▶ What the exercise asks
Copy out all the lines of the data that hold the word "pour".

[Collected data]
────────

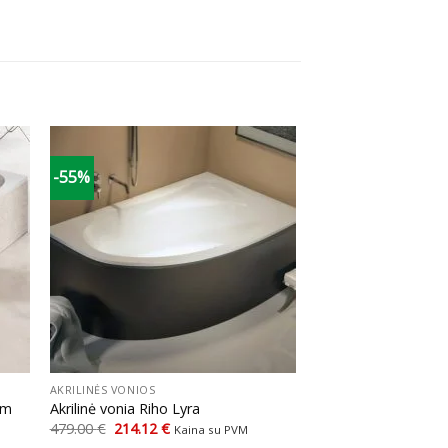
-55%
+
AKRILINĖS VONIOS
cm
Akrilinė vonia Riho Lyra
Original
Current
479.00
€
214.12
€
Kaina su PVM
price
price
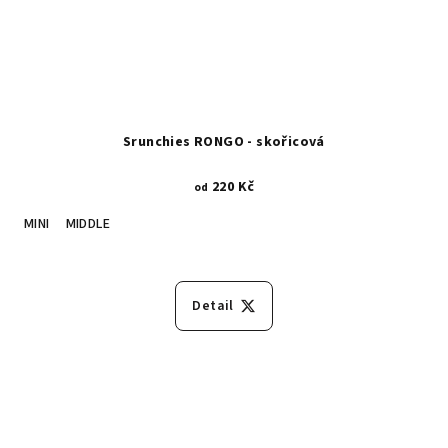
Srunchies RONGO - skořicová
220 Kč
od
MINI
MIDDLE
Detail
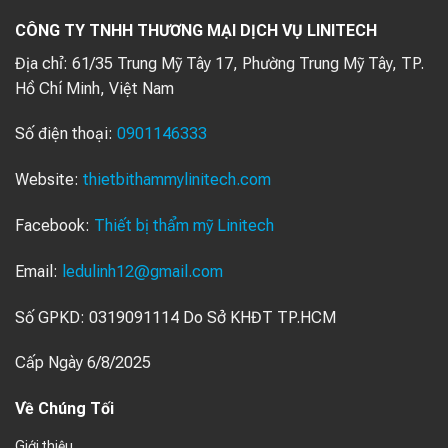
CÔNG TY TNHH THƯƠNG MẠI DỊCH VỤ LINITECH
Địa chỉ:
61/35 Trung Mỹ Tây 17, Phường Trung Mỹ Tây, TP.
Hồ Chí Minh, Việt Nam
Số điện thoại:
0901146333
Website:
thietbithammylinitech.com
Facebook:
Thiết bị thẩm mỹ Linitech
Email:
ledulinh12@gmail.com
Số GPKD: 0319091114 Do Sở KHĐT TP.HCM
Cấp Ngày 6/8/2025
Về Chúng Tối
Giới thiệu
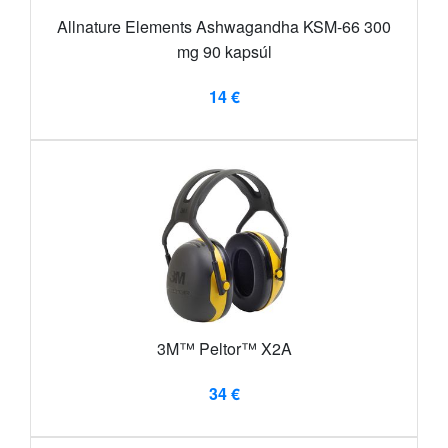
Allnature Elements Ashwagandha KSM-66 300
mg 90 kapsúl
14 €
3M™ Peltor™ X2A
34 €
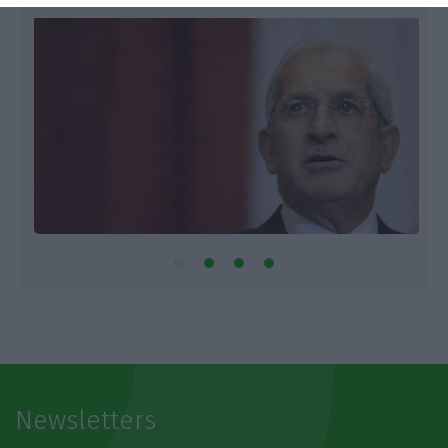
Newsletters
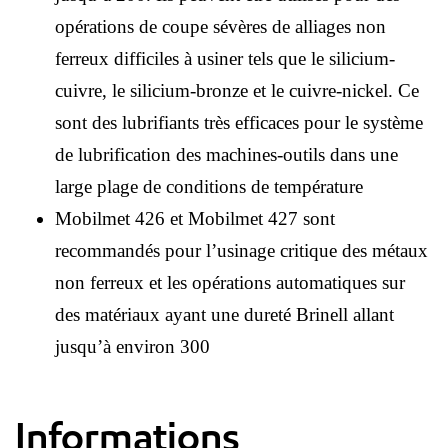
opérations de coupe sévères de alliages non
ferreux difficiles à usiner tels que le silicium-
cuivre, le silicium-bronze et le cuivre-nickel. Ce
sont des lubrifiants très efficaces pour le système
de lubrification des machines-outils dans une
large plage de conditions de température
Mobilmet 426 et Mobilmet 427 sont
recommandés pour l’usinage critique des métaux
non ferreux et les opérations automatiques sur
des matériaux ayant une dureté Brinell allant
jusqu’à environ 300
Informations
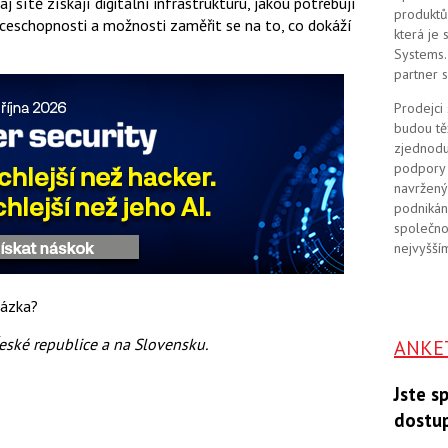
 sítě získají digitální infrastrukturu, jakou potřebují
produktů
akceschopnosti a možnosti zaměřit se na to, co dokáží
která je
Systems. 
partner 
Prodejci
budou tě
zjednodu
podpory 
navržený
podnikán
společno
nejvyšším
tázka?
eské republice a na Slovensku.
ANKE
Jste s
dostu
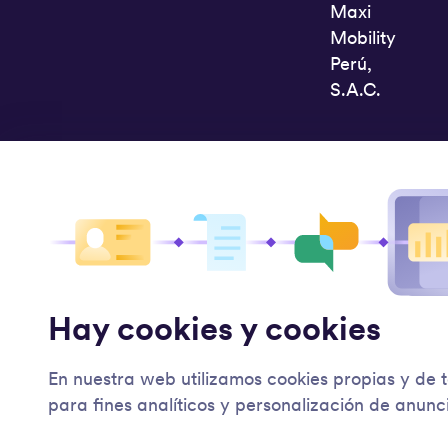
Maxi
Mobility
Perú,
S.A.C.
Hay cookies y cookies
En nuestra web utilizamos cookies propias y de 
para fines analíticos y personalización de anunc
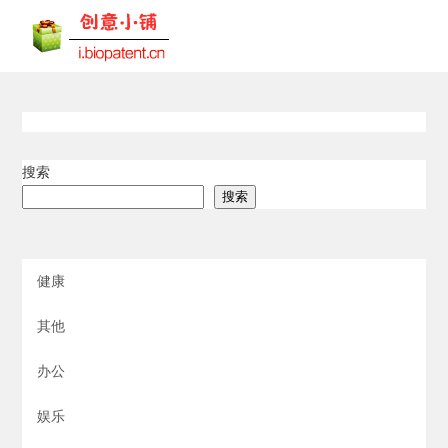
搜索
搜索
健康
其他
办公
娱乐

────────

▶ Answer space
sont des lubrifiants très efficaces pour le système
recommandés pour l’usinage critique des métaux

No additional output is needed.